» **WORK ORDER**
An exact copy of the listing below is the answer, with the pictures removed.

» **RECORDS FOR THE EXERCISE**
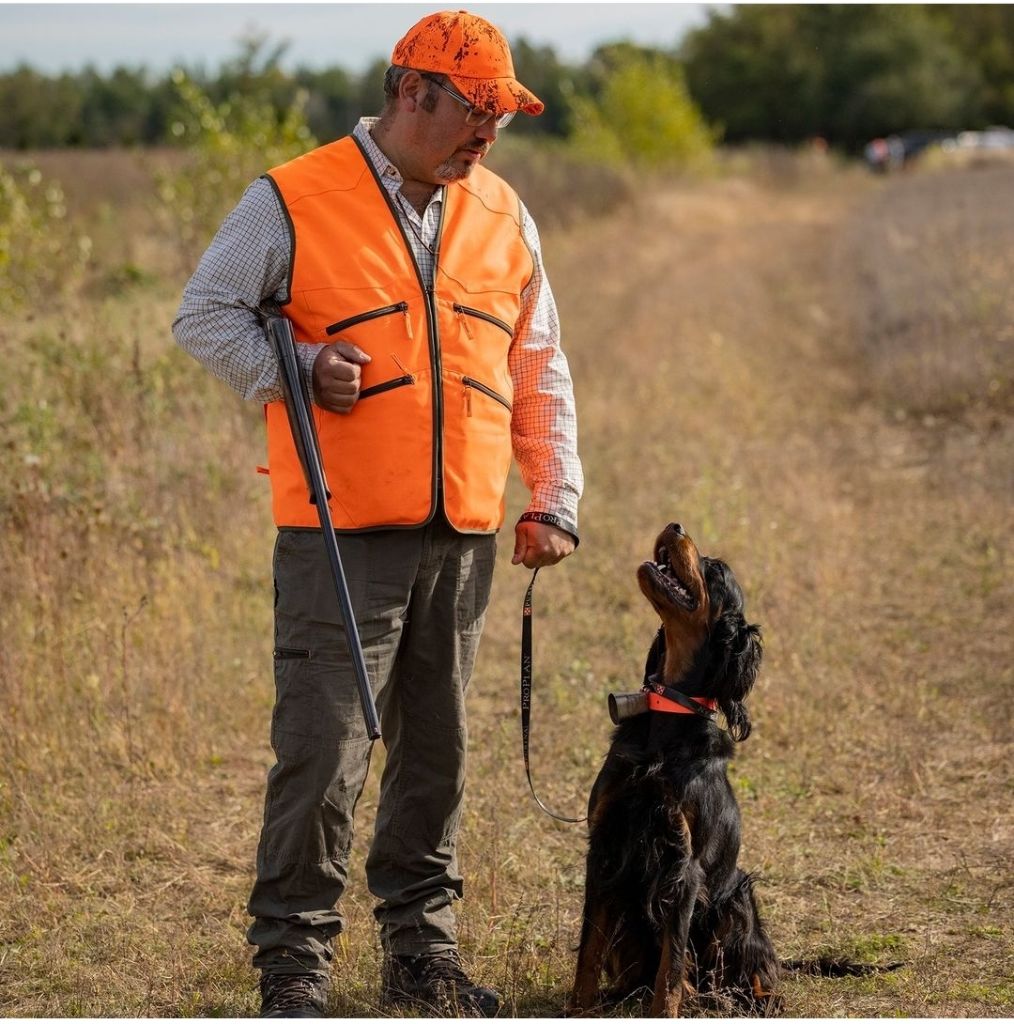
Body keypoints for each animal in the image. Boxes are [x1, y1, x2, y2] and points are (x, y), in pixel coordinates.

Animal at [573, 524, 778, 1019]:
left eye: (716, 570)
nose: (675, 526)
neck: (668, 715)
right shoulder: (605, 846)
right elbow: (589, 953)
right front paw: (575, 1011)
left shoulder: (684, 867)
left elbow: (671, 970)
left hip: (737, 896)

» **WRITTEN REPLY**
Body keypoints for each animal in the image. Boxes are [x1, y1, x2, y2] and points are (x, y), in pixel coordinates.

Animal at [573, 524, 778, 1019]:
left eye: (716, 570)
nose: (675, 526)
neck: (668, 715)
right shoulder: (605, 846)
right elbow: (589, 953)
right front paw: (575, 1011)
left shoulder: (684, 867)
left elbow: (671, 970)
left hip: (737, 896)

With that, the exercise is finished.